Category Archives: Stocks

Productivity and Deflation

What happens when productivity grows faster than production?

We produce more with less work and that means unemployment, right? Initially, the answer is yes, but looking at history we can see that the answer is more encouraging than that. Productivity growth eventually transitions into falling prices. And these days, it should happen even faster. Here’s why:

Competition and consumer choice, especially now that information flows so freely, has led to much more efficient markets in terms of pricing. Improving productivity is rarely unique to a particular company… in other words, if one company benefits from a new technology, then others follow, competition drives prices down, and consumers ultimately benefit.

Are falling prices always good?

Falling prices is called deflation, and deflation is an ugly beast; it exaggerates the disparity in the distribution of wealth and creates an artificial investment hurdle. Deflation increases the buying power of wealth. It makes money more powerful. Those who have money can buy more with it, and people in debt fall deeper in debt. This makes the “real” distribution of wealth even more concentrated. Similarly, deflation means that your cash grows in value; if your cash grows in value, then your investments will have to appear very strong before you will be willing to make them.

The solution to these problems is a low stable inflation rate. Low stable inflation helps to maintain investment by discouraging holding cash, slowly eroding stagnant concentrations of old wealth unless it is invested.

In order to achieve a low stable inflation rate, the deflationary pressure of productivity growth should be balanced by growth in the money supply and a low FED Funds rate. The faster productivity grows (and it appears to be accelerating over the decades), the more aggressive the Federal Reserve may have to be in order to avoid deflation.

XML Standard for Business Reporting / Accounting

TechWeb reports in this ARTICLE on Edgar Online‘s support of XBRL, an XML standard for companies to publish and distribute financial reports.

Such a standard would be a strong movement in the direction of efficient valuation and pricing of fundamental business characteristics. Arbitrage pricing theory could be applied using each XBRL tag as a factor, resulting in the ability to calculate values and sensitivities for stock prices based on changes to the underlying fundamentals in detail.

AI and Program Trading

NewScientist published a good article describing neural network program trading systems.

An extension allows for a large number of competing signalling systems. One such signalling system may be an improvement on traditional cointegration techniques.

Sun Microsystems should acquire Yahoo

Sun Microsystems should acquire Yahooo! and integrate its web services into StarOffice and Webtop using SOAP or XML-RPC. The resulting desktop/webtop service would eliminate the need for many local applications, would revolutionize the sharabilility of files and information, and would free us to work with our personal(ized) computer from any computer. Eventually, all Webtop services would be publicly SOAP enabled, eliminating the interface maintenance burden and enabling open “skinning” possibilities.

Cointegration improvements

Cointegration typically uses the price information for two related securities, and provides relative value signals. As with traditional technical trading strategies, changes to the fundamentals create a risk of bad relative value signals.

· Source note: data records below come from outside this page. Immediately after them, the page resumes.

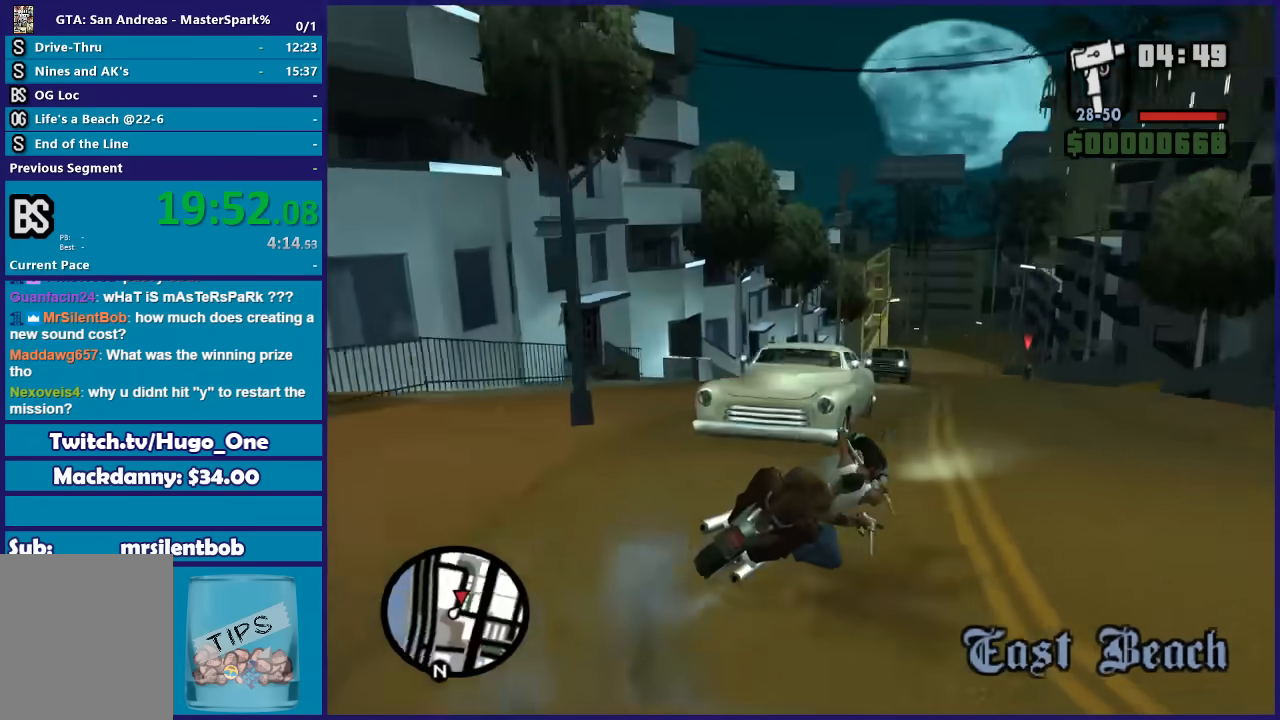
{"buttons": [], "left_stick": "center", "right_stick": "right", "button_events": []}
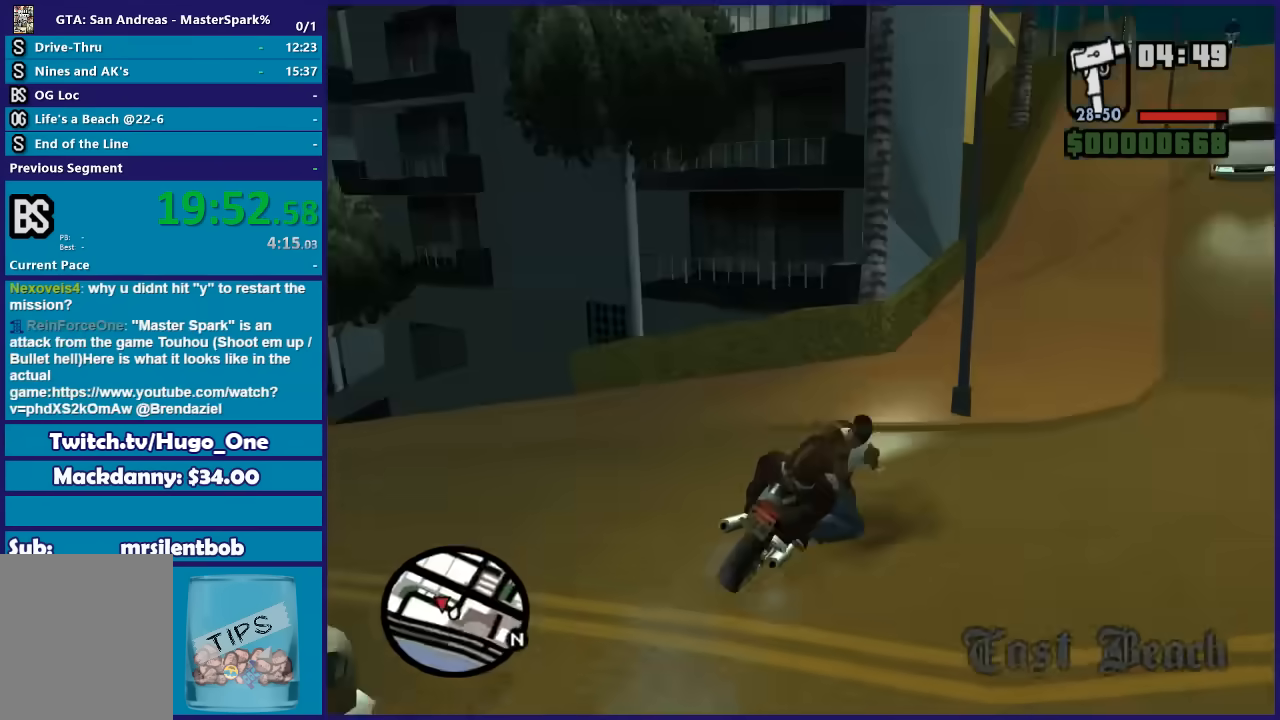
{"buttons": [], "left_stick": "down-left", "right_stick": "down", "button_events": []}
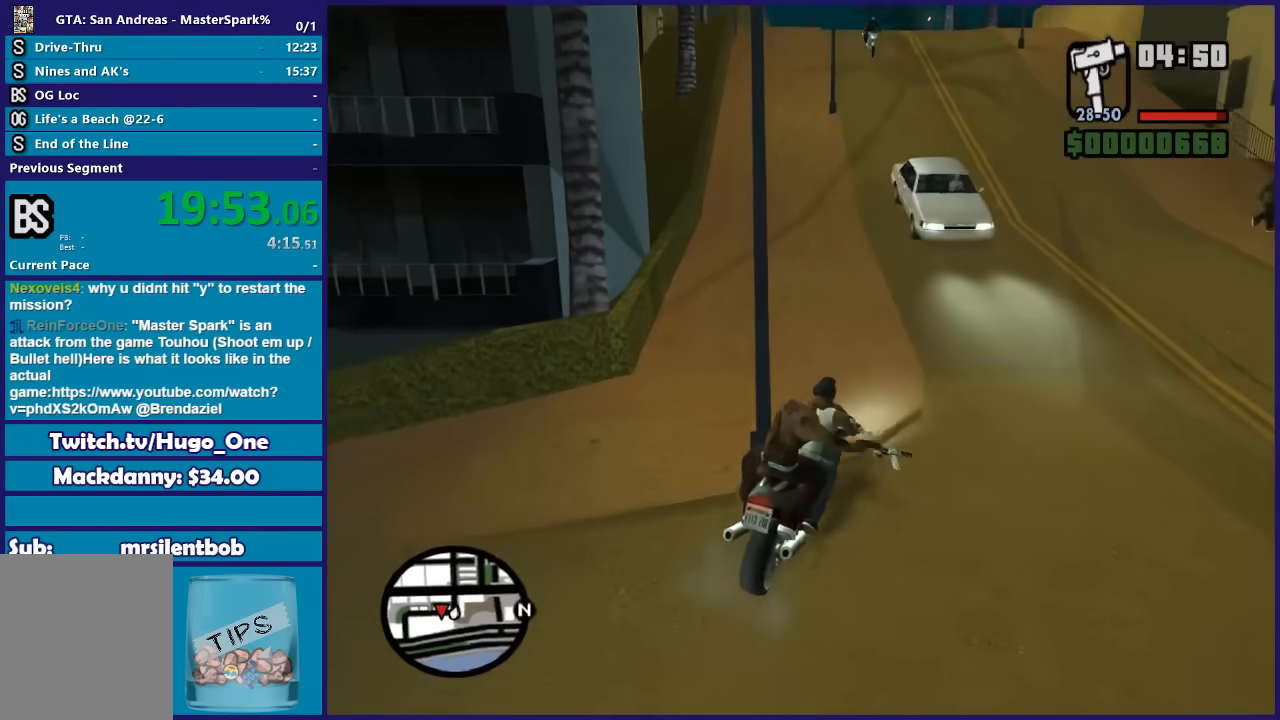
{"buttons": ["L2"], "left_stick": "right", "right_stick": "down-left", "button_events": [[434, "L2", "down"]]}
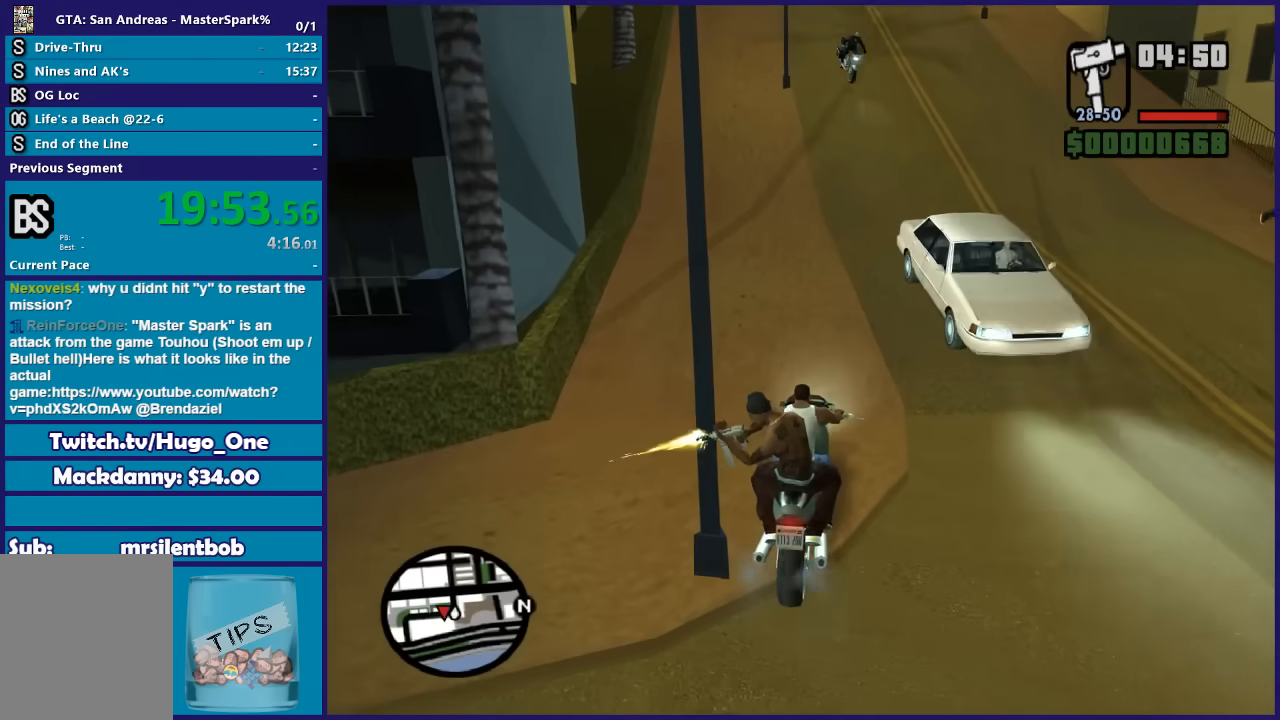
{"buttons": [], "left_stick": "center", "right_stick": "center", "button_events": [[400, "L2", "up"]]}
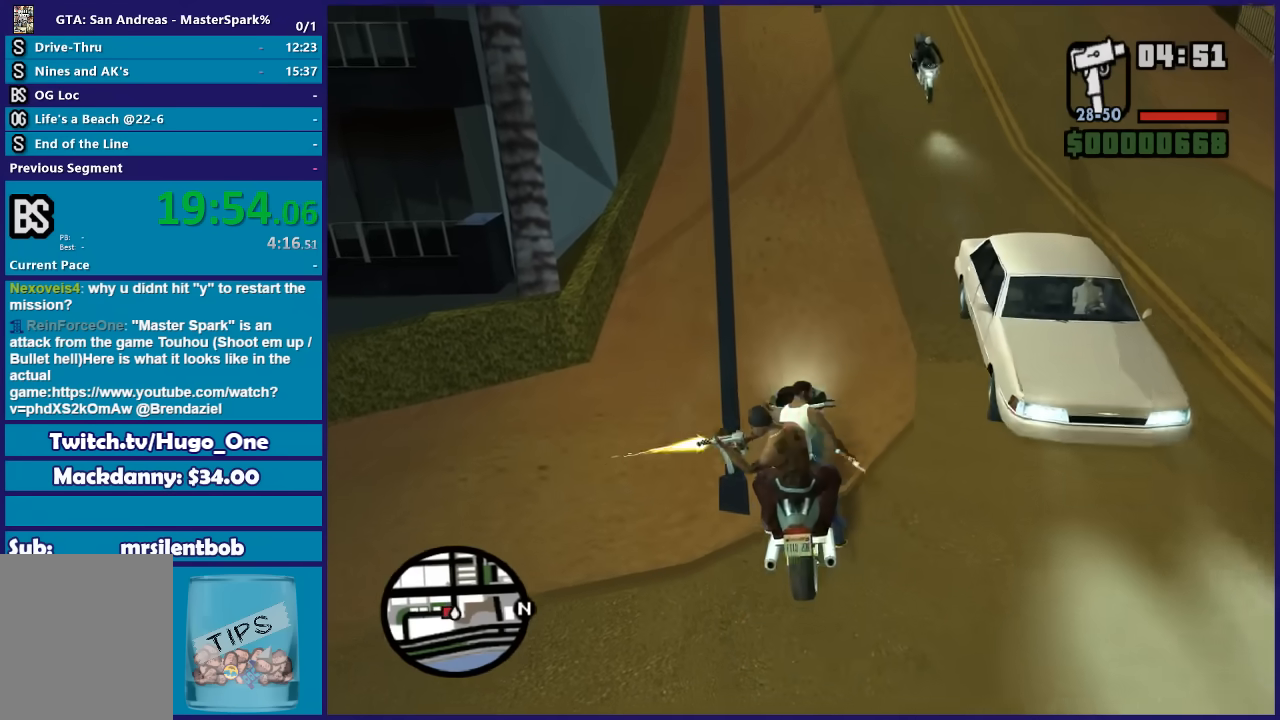
{"buttons": [], "left_stick": "center", "right_stick": "center", "button_events": [[134, "R2", "down"], [234, "R2", "up"]]}
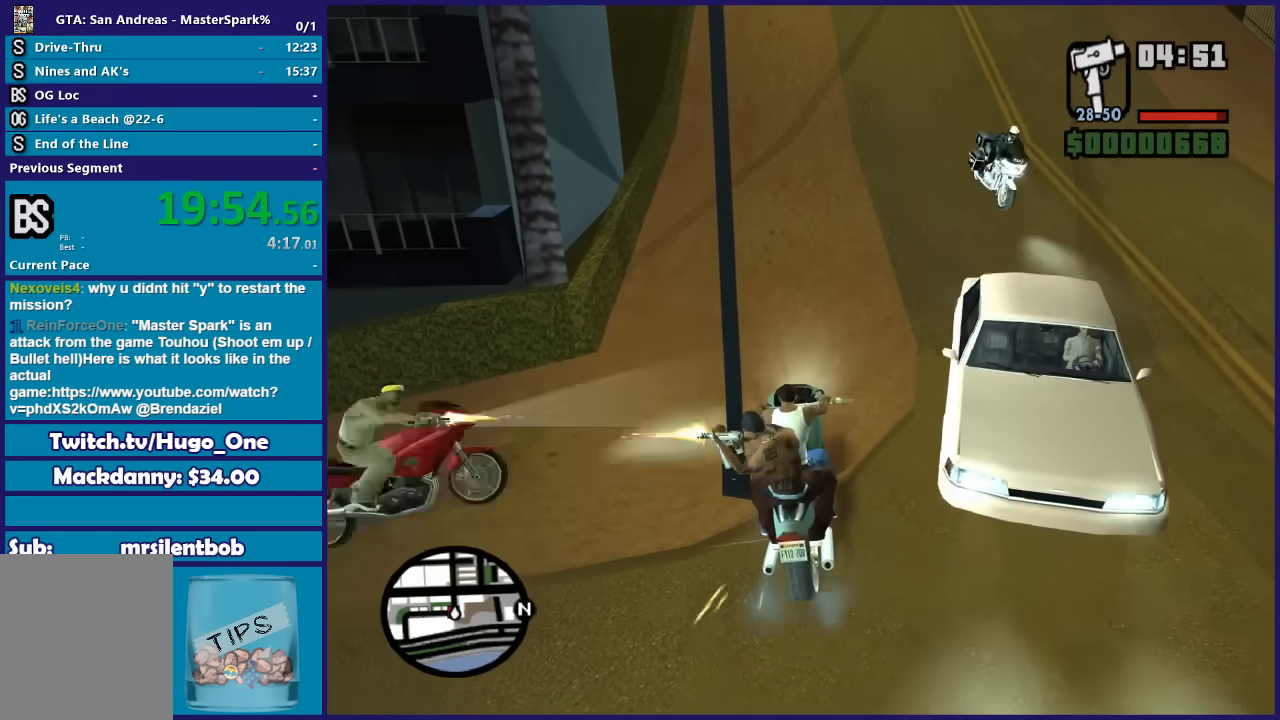
{"buttons": ["B", "R2"], "left_stick": "center", "right_stick": "center", "button_events": [[100, "B", "down"], [167, "R2", "down"]]}
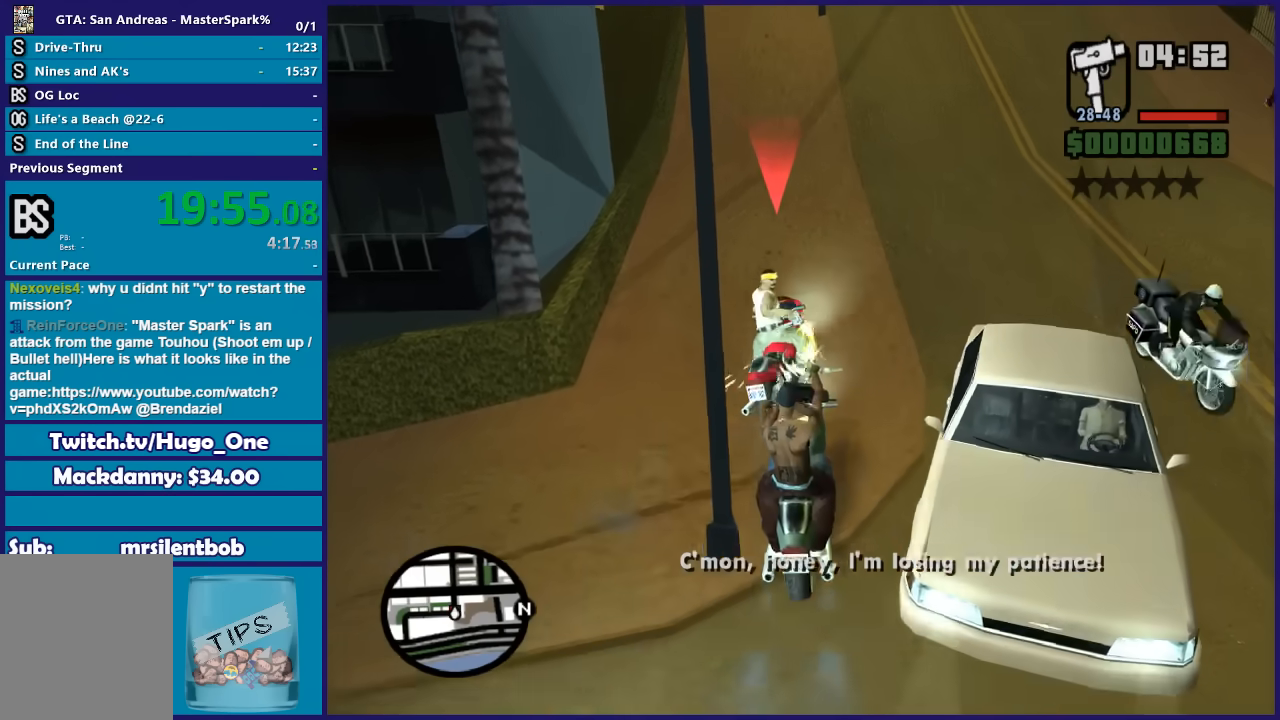
{"buttons": ["B", "R2"], "left_stick": "left", "right_stick": "center", "button_events": []}
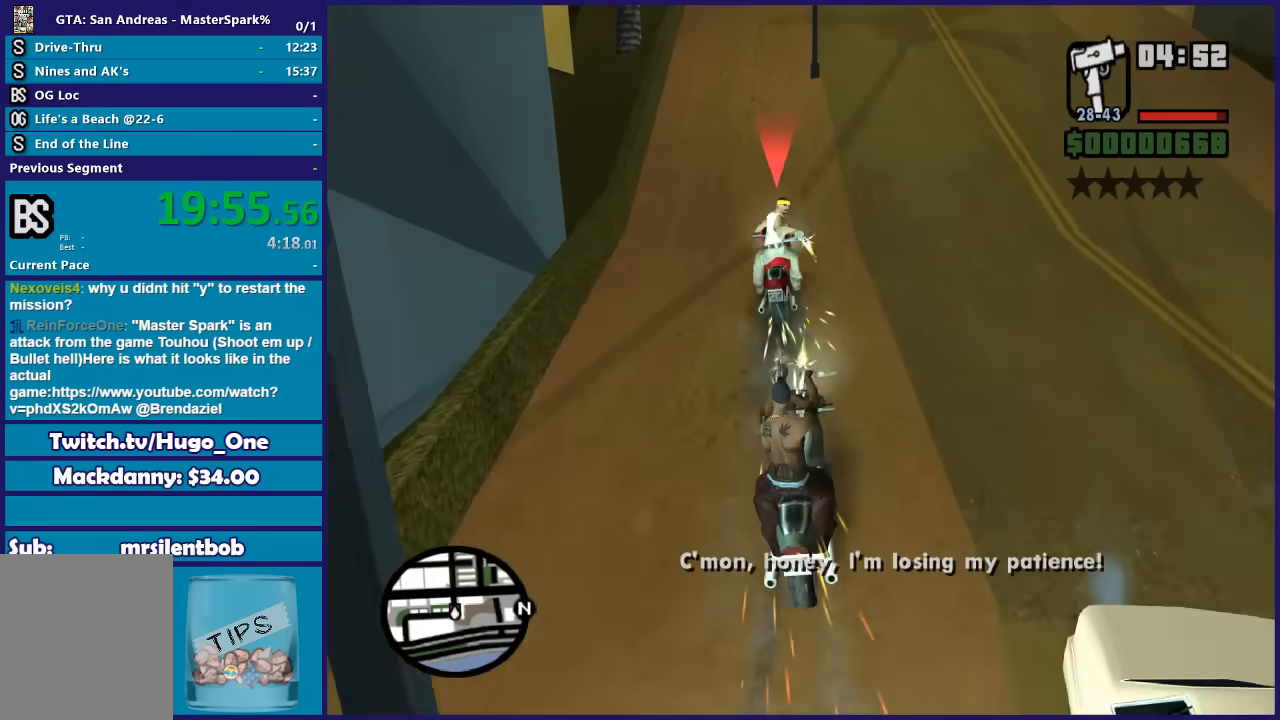
{"buttons": ["B", "R2"], "left_stick": "up-left", "right_stick": "center", "button_events": []}
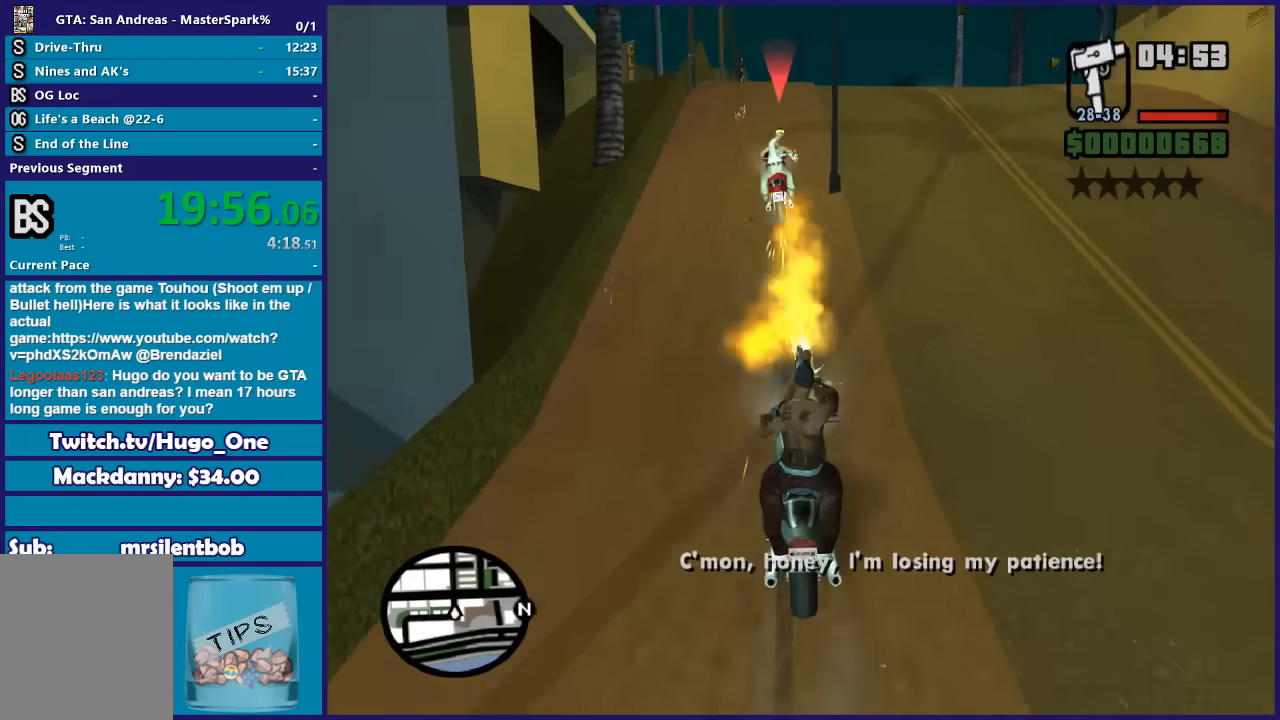
{"buttons": ["R2"], "left_stick": "up", "right_stick": "down-left", "button_events": [[34, "B", "up"]]}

With 2-security cointegration, this risk is doubled because changes to the fundamentals of either company can skew the relative value signal. However, this problem can be cut in half by creating baskets (portfolios) of securities and running the cointegration analysis with each security against the basket. This effectively generates signals which are skewed only by changes to the fundamentals of the individual security. Additionally, the required correlation matrix for the permuted set of security combinations can be replaced by a single vector of correlations – greatly improving calculation efficiency and extending the analysis processing potential.

To improve upon normalizing data to % changes, factors typically associated with beta may also provide better signalling data. For example, as the size of a company grows over the course of a few years, its price volitility may fall. Similarly, as market cap grows, the price change correlations may increase relative to larger cap baskets and decrease relative to smaller cap baskets.

By backtesting, optimal trigger strengths and bet sizes can be measured, however, given the correlation coefficients, volitilities, number of positions, and risk preferences, probabalistically optimal bet sizes may provide better results.